“Bray’s Stone Dancer is pensive, dynamic and outgoing, deftly detailed.”
The Classical Source
Instrumentation 3333, 4331, timpani, 3 percussion, harp, strings (188.8.131.52.8 [min. 184.108.40.206.8])
First Performance 17 June 2017, Aldeburgh Festival: Snape Maltings Concert Hall, Suffolk; BBC Symphony Orchestra under Oliver Knussen
Co-commissioned by Aldeburgh Music and 14-18 NOW: WW1 Centenary Art Commissions, supported by the National Lottery through the Heritage Lottery Fund and Arts Council England and by the Department for Culture Media and Sport
10.03.18 Grand Hall, Glasgow City Halls Candleriggs, Glasgow; BBC Scottish Symphony Orchestra, Geoffrey Paterson conductor
Futurist sculpture from the early Twentieth Century drives the concept behind Stone Dancer. From this source, the substance, power and implied movement, captured in each of the sculptures, weave the three pieces together. Following a Futurist approach, and as illustrated well in other works by Bray, such as At the Speed of Stillness, the paradoxical notion of displaying movement and a sense of stillness in one ‘image’ is built through varying layers within the piece, on both harmonic and rhythmic planes. The artwork inspiring the music: Henri Gaudier-Brzeska’s Red Stone Dancer, Raymond Duchamp-Villon’s Large Horse and Umberto Boccioni’s Unique Forms of Continuity in Space were all created during the years 1913-14, and each of the artists served, in some capacity, in the First World War.

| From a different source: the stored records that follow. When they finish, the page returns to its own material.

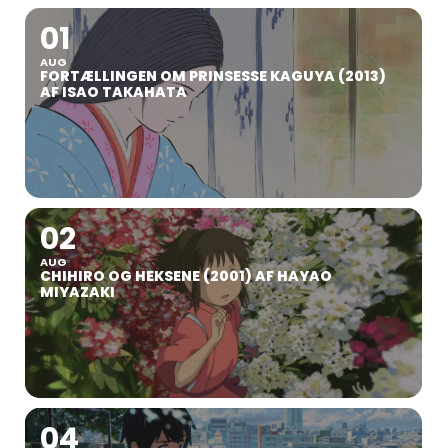
01
AUG
FORTÆLLINGEN OM PRINSESSE KAGUYA (2013)
AF ISAO TAKAHATA
02
AUG
CHIHIRO OG HEKSENE (2001) AF HAYAO
MIYAZAKI
04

Working in a style than might have been expected from Gaudier-Brzeska, Red Stone Dancer is considered to be one of his most important works. Inviting and intriguing, the strangely muscular, undulating movement of the dancer, brings the figure virtually to life. Pagan yet elegant, bending, strongly rooted, preparing to thrust upwards, the forceful presence inherent in the stored energy of the figure, grips the viewer. All these separate elements play their part in the imagining of the composition. With a sense of a constant inner-pulse, the unrestrained momentum of the music revolves like a turbine in a vivid and colourful fume.
Duchamp-Villon formed his sculpture from studies of a leaping horse and rider into an abstract evocation of dynamic energy and power. The work seeks to capture a sense of motion in a Futurist manner. The distorted, curved and angular geometric shapes; the imposing, heavy, bronze-black body and the suggested galloping movement of the figure are all observations that inform the music. The sculpture stands also as a highly imaginative representation of a transition from animal form to machine, where nuts and bolts replacing skeletal joints illustrate visually and vividly the growing tensions between the natural world and one that is becoming increasingly mechanistic.
‘The vortex is the point of maximum energy. It represents, in mechanics, the greatest efficiency.’ stated Ezra Pound in his essay Vortex in 1914. At the time Pound was writing, seeking to capture the mechanical dynamism of its age, as well as the stillness at its core, industrialisation swept across Europe. Harnessing itself to the intrinsic vigour of enterprise, the Futurist movement was founded by writers and artists who enthused about new ideas and inventions. In Unique Forms of Continuity in Space, the figure is effortlessly sprinting, gliding through the air at maximum speed and efficiency. Reflecting these characteristics, the music is light and agile, flourishes filling the score with luminosity. A second section evokes the feeling of slow motion, yet the underlying pace remains constant. The focus then shifts back to the faster layer of material, powering through in a glistening vortex. In contrast to the earthy first movement, here the music is void of anything that grounds the piece, an avoidance of lower registers.